• Provided data:
------------------------------------------------------------------------
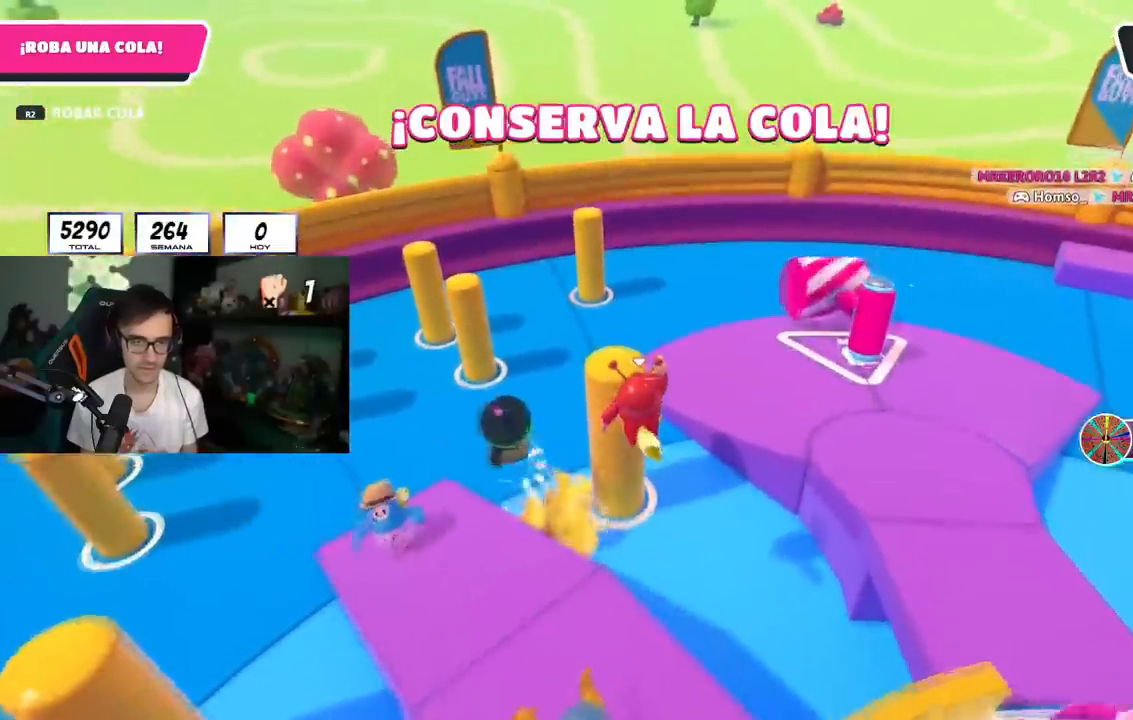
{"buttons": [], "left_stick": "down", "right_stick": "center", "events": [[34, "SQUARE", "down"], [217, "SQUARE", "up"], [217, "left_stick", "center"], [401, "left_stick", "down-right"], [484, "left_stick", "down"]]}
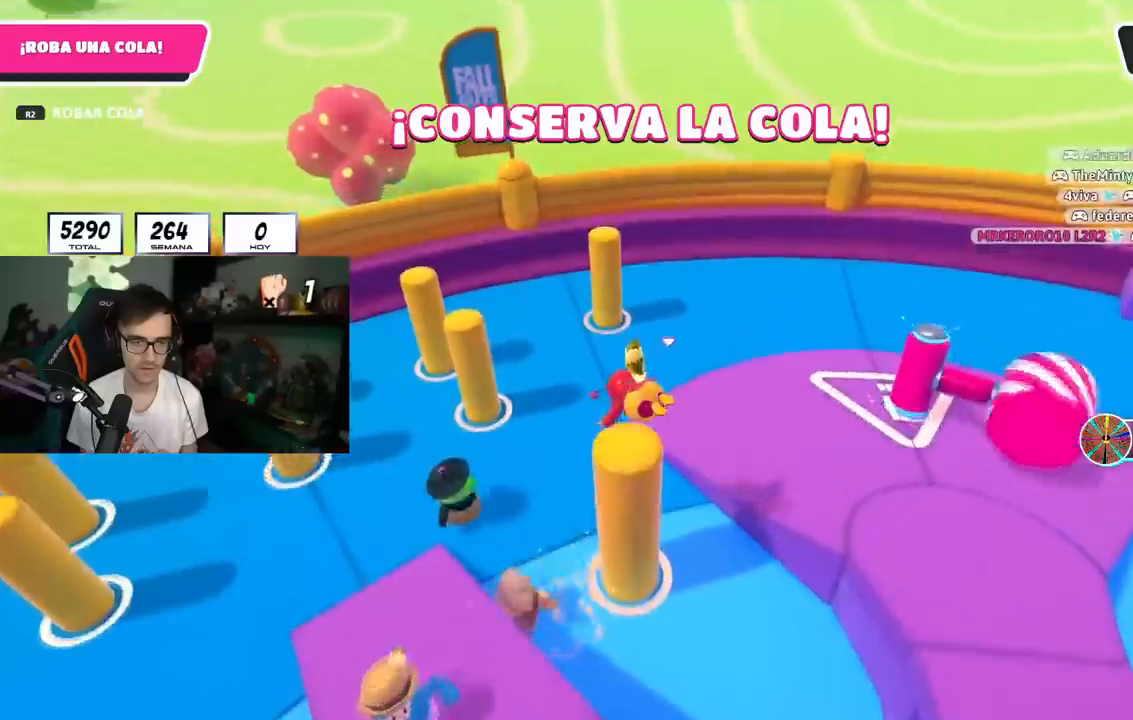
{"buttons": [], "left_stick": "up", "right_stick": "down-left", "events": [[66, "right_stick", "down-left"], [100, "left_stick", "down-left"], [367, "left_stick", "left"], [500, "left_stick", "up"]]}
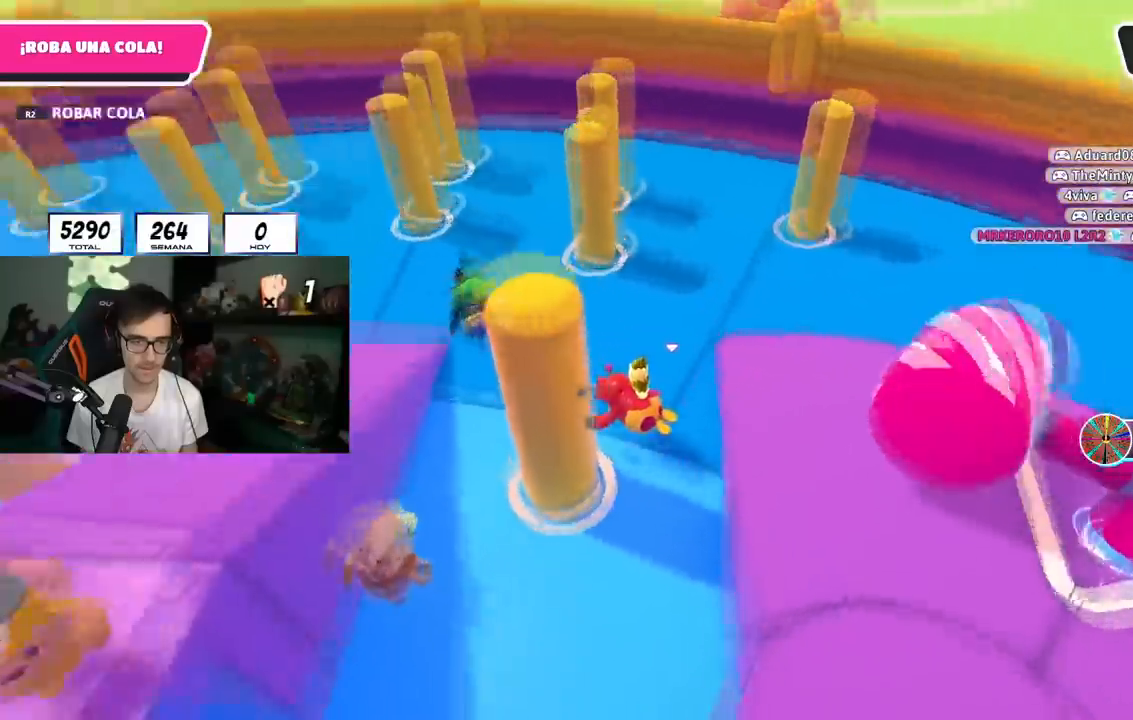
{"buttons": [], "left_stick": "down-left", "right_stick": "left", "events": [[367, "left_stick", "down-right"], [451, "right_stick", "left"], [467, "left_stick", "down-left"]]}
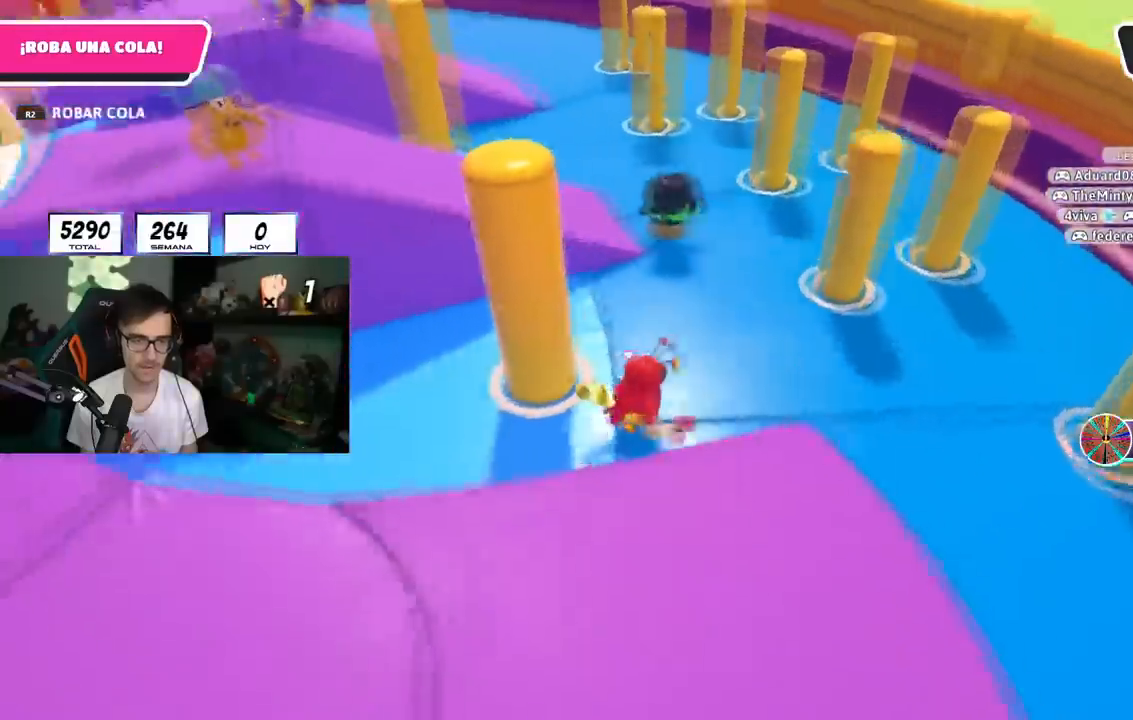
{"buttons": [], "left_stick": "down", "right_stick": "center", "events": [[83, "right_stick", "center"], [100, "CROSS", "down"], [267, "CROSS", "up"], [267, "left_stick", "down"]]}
------------------------------------------------------------------------
• Task item:
From the data above, copy every line where "center" appears.

• Expected answer:
{"buttons": [], "left_stick": "down", "right_stick": "center", "events": [[34, "SQUARE", "down"], [217, "SQUARE", "up"], [217, "left_stick", "center"], [401, "left_stick", "down-right"], [484, "left_stick", "down"]]}
{"buttons": [], "left_stick": "down", "right_stick": "center", "events": [[83, "right_stick", "center"], [100, "CROSS", "down"], [267, "CROSS", "up"], [267, "left_stick", "down"]]}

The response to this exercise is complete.